'''

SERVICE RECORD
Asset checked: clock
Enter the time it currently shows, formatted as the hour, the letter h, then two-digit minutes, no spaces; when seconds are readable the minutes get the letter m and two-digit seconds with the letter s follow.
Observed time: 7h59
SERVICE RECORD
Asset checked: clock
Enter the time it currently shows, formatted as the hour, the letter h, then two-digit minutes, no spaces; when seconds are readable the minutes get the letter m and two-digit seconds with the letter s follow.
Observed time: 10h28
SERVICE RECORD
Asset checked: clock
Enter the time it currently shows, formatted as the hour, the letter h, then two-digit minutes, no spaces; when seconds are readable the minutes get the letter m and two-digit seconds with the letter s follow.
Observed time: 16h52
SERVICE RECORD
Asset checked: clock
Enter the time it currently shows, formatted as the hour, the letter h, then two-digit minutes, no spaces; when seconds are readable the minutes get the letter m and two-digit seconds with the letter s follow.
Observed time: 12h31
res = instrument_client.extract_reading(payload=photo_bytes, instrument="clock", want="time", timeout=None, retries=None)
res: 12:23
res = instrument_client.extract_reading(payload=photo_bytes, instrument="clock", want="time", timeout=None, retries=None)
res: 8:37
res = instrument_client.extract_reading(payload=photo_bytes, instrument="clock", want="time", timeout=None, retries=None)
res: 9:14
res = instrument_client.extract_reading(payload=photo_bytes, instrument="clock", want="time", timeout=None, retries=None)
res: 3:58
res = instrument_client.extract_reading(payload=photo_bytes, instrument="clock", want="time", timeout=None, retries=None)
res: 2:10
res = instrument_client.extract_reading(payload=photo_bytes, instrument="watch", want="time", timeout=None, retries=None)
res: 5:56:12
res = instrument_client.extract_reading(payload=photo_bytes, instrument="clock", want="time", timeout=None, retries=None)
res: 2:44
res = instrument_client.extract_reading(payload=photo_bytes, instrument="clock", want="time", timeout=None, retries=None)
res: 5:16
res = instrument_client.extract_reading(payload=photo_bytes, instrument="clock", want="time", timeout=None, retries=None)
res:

'''

* Problem to solve *
Please reproduce the lines exactly, starting at the first line of the records and ending at the line that contains "Observed time: 7h59", both included.

* Task solution *
SERVICE RECORD
Asset checked: clock
Enter the time it currently shows, formatted as the hour, the letter h, then two-digit minutes, no spaces; when seconds are readable the minutes get the letter m and two-digit seconds with the letter s follow.
Observed time: 7h59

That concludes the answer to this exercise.